La crise libano-saoudienne irait vers une décrispation, selon des sources françaises bien informées qui ont confirmé hier l'envoi à Beyrouth d'un émissaire du ministre de la Défense, Louis Vassy – qui est un des proches conseillers du ministre et qui avait accompagné tout récemment à Riyad Jérôme Bonnafont, directeur de la section Maghreb-Moyen-Orient au Quai d'Orsay.
Cette détente est confirmée à Yarzé par l'homologue libanais de M. Le Drian, Samir Mokbel, qui a fait part à l'agence al-Markaziya d'un optimisme prudent qui conduirait à une détente progressive entre Beyrouth et Riyad.
Le ministre – qui rejoint par ailleurs des commentaires d'observateurs français crédibles – a laissé entendre que la position saoudienne ne saurait être irréversible à partir de l'affirmation par M. Adel al-Jubeir, ministre saoudien des Affaires étrangères, lors de son tout récent séjour à Paris, que le matériel militaire français destiné au Liban dans le cadre du DONAS devrait être livré au commanditaire et non au Liban. Comprendre que si Riyad voulait prendre une mesure irrévocable, il aurait demandé à la France de livrer les équipements français à un pays tiers (le Yémen ou le Soudan, par exemple)...
Le ministre libanais se base sur les liens fraternels entre le Liban et le royaume wahhabite pour affirmer qu'il ne s'agit que d'un nuage passager qui ne retarderait même pas les prochaines livraisons des armes françaises prévues dans trois mois. La durée totale prévue dans le cadre tripartite a été fixée à 5 ans et six mois, comme annoncé au moment de la signature de l'accord tripartite.
Rappelant l'adage « Aide-toi et le ciel t'aidera », M. Mokbel a invité les Libanais à compter sur eux-mêmes pour le relèvement du pays par le moyen d'une unité nationale renouvelée et une solidarité autour de l'armée afin de consolider son moral et de stimuler son courage dans son combat contre le terrorisme.
Le vice-président du Conseil a ajouté qu'au cours d'un entretien hier avec le président Nabih Berry, il avait évoqué avec lui le plan quinquennal élaboré durant le mandat Sleiman d'un montant d'un milliard et demi de dollars pour équiper l'armée libanaise, plan qui permet à nos forces armées de ne pas dépendre du seul don saoudien.
Affirmant qu'il n'avait parlé de la suspension des livraisons d'armes françaises au Liban avec aucun responsable étranger, M. Mokbel a indiqué que son pari se base sur l'amitié que vouent les pays du Golfe et en particulier l'Arabie saoudite à l'égard du Liban, qui fera en sorte que le matériel militaire français reprendra son cheminement initial. Il a rappelé que l'Iran avait proposé plus d'une fois au Liban des aides militaires mais que nous avions refusé qu'elles se concrétisent tant que les sanctions internationales contre l'Iran n'auraient pas été totalement levées. Auquel cas le Conseil des ministres serait saisi de ces propositions.
(Lire aussi : Entre Riyad et Téhéran, le cœur des entrepreneurs libanais refuse de balancer)

════

CONSIGNE A: Restituez sous forme de liste JSON de chaînes les lignes des enregistrements ci-dessous, en commençant au début des enregistrements et en allant jusqu'à la ligne contenant « Ver 1 localidades más en Guadalajara » incluse, à raison d'une chaîne par ligne et sans les lignes vides. Laissez les images de côté.

DONNÉES EXTRAITES:

════

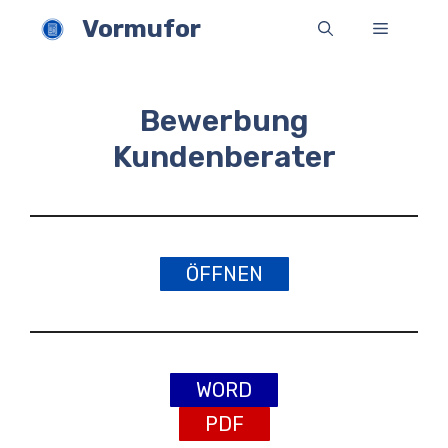
Zum
Vormufor
Menü
Inhalt
springen
Bewerbung
Kundenberater
ÖFFNEN
WORD
PDF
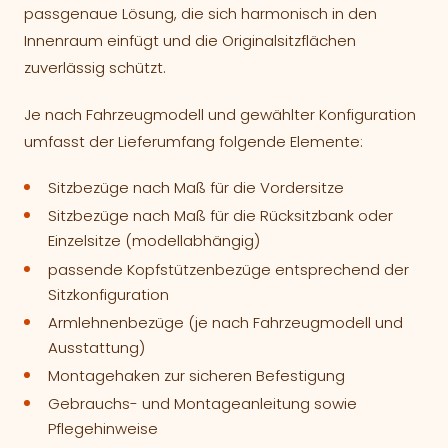
passgenaue Lösung, die sich harmonisch in den
Innenraum einfügt und die Originalsitzflächen
zuverlässig schützt.
Je nach Fahrzeugmodell und gewählter Konfiguration
umfasst der Lieferumfang folgende Elemente:
Sitzbezüge nach Maß für die Vordersitze
Sitzbezüge nach Maß für die Rücksitzbank oder
Einzelsitze (modellabhängig)
passende Kopfstützenbezüge entsprechend der
Sitzkonfiguration
Armlehnenbezüge (je nach Fahrzeugmodell und
Ausstattung)
Montagehaken zur sicheren Befestigung
Gebrauchs- und Montageanleitung sowie
Pflegehinweise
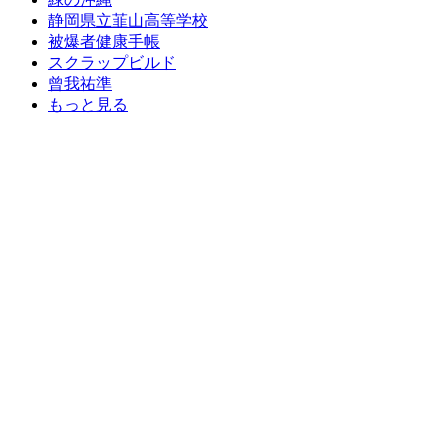
静岡県立韮山高等学校
被爆者健康手帳
スクラップビルド
曾我祐準
もっと見る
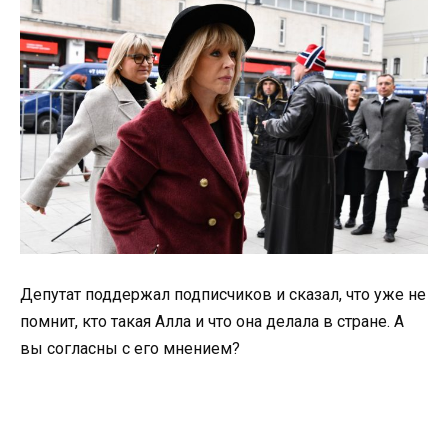
Депутат поддержал подписчиков и сказал, что уже не
помнит, кто такая Алла и что она делала в стране. А
вы согласны с его мнением?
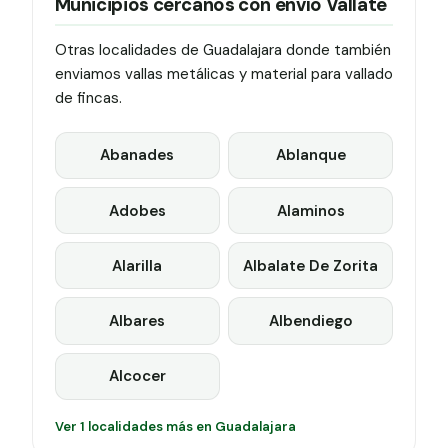
Municipios cercanos con envío Vallate
Otras localidades de Guadalajara donde también
enviamos vallas metálicas y material para vallado
de fincas.
Abanades
Ablanque
Adobes
Alaminos
Alarilla
Albalate De Zorita
Albares
Albendiego
Alcocer
Ver 1 localidades más en Guadalajara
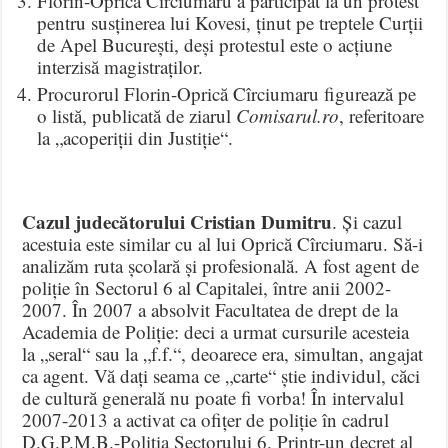
Florin-Oprică Cîrciumaru a participat la un protest
pentru susținerea lui Kovesi, ținut pe treptele Curții
de Apel București, deși protestul este o acțiune
interzisă magistraților.
Procurorul Florin-Oprică Cîrciumaru figurează pe
o listă, publicată de ziarul
Comisarul.ro
, referitoare
la „acoperiții din Justiție“.
Cazul judecătorului Cristian Dumitru
. Și cazul
acestuia este similar cu al lui Oprică Cîrciumaru. Să-i
analizăm ruta școlară și profesională. A fost agent de
poliție în Sectorul 6 al Capitalei, între anii 2002-
2007. În 2007 a absolvit Facultatea de drept de la
Academia de Poliție: deci a urmat cursurile acesteia
la „seral“ sau la „f.f.“, deoarece era, simultan, angajat
ca agent. Vă dați seama ce „carte“ știe individul, căci
de cultură generală nu poate fi vorba! În intervalul
2007-2013 a activat ca ofițer de poliție în cadrul
D.G.P.M.B.-Poliţia Sectorului 6. Printr-un decret al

════

CONSIGNE B: Reproduisez fidèlement le passage de l'article sur la crise libano-saoudienne qui commence par « Le ministre – » et se poursuit jusqu'à « Soudan, par exemple)... ».

RÉPONSE RÉDIGÉE A:
[
  "Zum",
  "Vormufor",
  "Menü",
  "Inhalt",
  "springen",
  "Bewerbung",
  "Kundenberater",
  "ÖFFNEN",
  "WORD",
  "PDF",
  "passgenaue Lösung, die sich harmonisch in den",
  "Innenraum einfügt und die Originalsitzflächen",
  "zuverlässig schützt.",
  "Je nach Fahrzeugmodell und gewählter Konfiguration",
  "umfasst der Lieferumfang folgende Elemente:",
  "Sitzbezüge nach Maß für die Vordersitze",
  "Sitzbezüge nach Maß für die Rücksitzbank oder",
  "Einzelsitze (modellabhängig)",
  "passende Kopfstützenbezüge entsprechend der",
  "Sitzkonfiguration",
  "Armlehnenbezüge (je nach Fahrzeugmodell und",
  "Ausstattung)",
  "Montagehaken zur sicheren Befestigung",
  "Gebrauchs- und Montageanleitung sowie",
  "Pflegehinweise",
  "静岡県立韮山高等学校",
  "被爆者健康手帳",
  "スクラップビルド",
  "曾我祐準",
  "もっと見る",
  "Депутат поддержал подписчиков и сказал, что уже не",
  "помнит, кто такая Алла и что она делала в стране. А",
  "вы согласны с его мнением?",
  "Municipios cercanos con envío Vallate",
  "Otras localidades de Guadalajara donde también",
  "enviamos vallas metálicas y material para vallado",
  "de fincas.",
  "Abanades",
  "Ablanque",
  "Adobes",
  "Alaminos",
  "Alarilla",
  "Albalate De Zorita",
  "Albares",
  "Albendiego",
  "Alcocer",
  "Ver 1 localidades más en Guadalajara"
]

RÉPONSE RÉDIGÉE B:
Le ministre – qui rejoint par ailleurs des commentaires d'observateurs français crédibles – a laissé entendre que la position saoudienne ne saurait être irréversible à partir de l'affirmation par M. Adel al-Jubeir, ministre saoudien des Affaires étrangères, lors de son tout récent séjour à Paris, que le matériel militaire français destiné au Liban dans le cadre du DONAS devrait être livré au commanditaire et non au Liban. Comprendre que si Riyad voulait prendre une mesure irrévocable, il aurait demandé à la France de livrer les équipements français à un pays tiers (le Yémen ou le Soudan, par exemple)...